The piece we want to hide is the path with the class “domain”. Everything else in there are the tick marks and their labels.

We want to restyle that path. We could do it with a CSS file, using the “domain” class.

We are going to do it with code, however.

All nodes in D3 have a nice method called selectAll(selector). The selectAll method will poke around inside of the node and look for elements that match the selector. The selector will be a CSS Selector string. In this case, the element we want has the class “domain”, so our selector can be ".domain" (the “.” indicates it is a class).

We could call selectAll on the axes (e.g., xAxis.select(".domain")), but we want to change both both path elements, so we will call it on svg, which will return all of the matching elements in the entire visualization.

svg.selectAll(".domain")

once we have a selection, we can use any of the methods we have already seen. So, we will use style to remove the stroke color.

svg.selectAll('.domain')
    .style("stroke", "none");

Warning

If it didn’t work, make sure that you add this to your code after both axes are already on the page.

(Optional) Challenge: Add a legend

We do not have a tool for automatically generating legends ¹. The typical approach is to just think of it as another visualization.

To imagine how we might do this, we can think about what the structure might be. The swatches are easy – those are just <rect> tags. The text is just <text>. Beyond that, there are a lot of possibilities.

The model that I like is to wrap each swatch / text pair in its own g tag. That way, we can always put the swatch at (0,0) and the text at a fixed distance away. We then use translate on the g to lay out the row of swatches.

Then, we wrap all of those in a g so we can move it around the page as a single unit (if we want to).

Of course, to build this, we do it in reverse order. Append a g to the svg. Then, for each cluster, we create a new g and append it to the main g for the legend. Inside of this g, we create the rect and the text.

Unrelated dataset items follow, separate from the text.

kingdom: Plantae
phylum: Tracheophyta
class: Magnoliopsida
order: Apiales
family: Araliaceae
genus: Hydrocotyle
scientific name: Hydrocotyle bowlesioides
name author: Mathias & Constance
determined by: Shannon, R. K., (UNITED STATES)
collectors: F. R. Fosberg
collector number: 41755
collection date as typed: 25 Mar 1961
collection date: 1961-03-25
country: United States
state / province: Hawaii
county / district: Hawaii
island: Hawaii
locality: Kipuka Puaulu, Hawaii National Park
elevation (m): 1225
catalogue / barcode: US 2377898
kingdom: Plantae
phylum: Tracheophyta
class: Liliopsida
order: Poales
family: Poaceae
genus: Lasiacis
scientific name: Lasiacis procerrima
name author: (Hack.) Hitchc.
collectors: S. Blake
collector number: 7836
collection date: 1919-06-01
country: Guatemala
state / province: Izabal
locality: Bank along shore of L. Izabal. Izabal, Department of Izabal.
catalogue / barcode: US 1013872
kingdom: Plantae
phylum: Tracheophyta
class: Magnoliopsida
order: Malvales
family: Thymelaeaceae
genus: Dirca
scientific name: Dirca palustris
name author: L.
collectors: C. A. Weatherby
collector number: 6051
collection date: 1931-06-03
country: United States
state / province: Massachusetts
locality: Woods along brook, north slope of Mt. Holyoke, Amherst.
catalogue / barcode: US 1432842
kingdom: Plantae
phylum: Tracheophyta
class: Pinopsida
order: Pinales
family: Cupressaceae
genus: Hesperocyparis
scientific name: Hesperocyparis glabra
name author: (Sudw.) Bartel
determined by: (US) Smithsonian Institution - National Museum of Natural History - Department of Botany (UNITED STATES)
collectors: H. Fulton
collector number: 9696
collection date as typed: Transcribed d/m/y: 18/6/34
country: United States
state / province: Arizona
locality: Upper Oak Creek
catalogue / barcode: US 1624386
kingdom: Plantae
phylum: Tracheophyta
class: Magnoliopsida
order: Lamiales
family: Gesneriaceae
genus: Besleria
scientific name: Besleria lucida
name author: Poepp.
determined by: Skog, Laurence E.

Where do we get the colors and cluster names? From the color scale! We can get the clusters with color.domain(), which when called with no arguments will return the domain ². We can then just use the scale the same way we did before to get the color associated with the scale.

I’ve been vaguer about the actual steps here, but it is the same process we did earlier to get the dots (and even earlier when we made the bar chart). See if you can figure it out.

Reflection

Before you submit, make sure to answer the questions in reflection.md.

Submitting your work

• Commit your work to the repository (see the git basics guide if you are unfamiliar with this process)
• push the work to github
• submit the repository on Gradescope (see the Gradescope submission guide)

Footnotes

1. In truth there are packages out there that we can install, but they aren’t from the D3 core. They are just from folks who generalized this process.

2. Alternatively, we also have the clusters array we made earlier to set the domain. That works as well, but getting it from the domain() is cleaner and is a good practice to adopt for moments when it is more work to recover the original domain.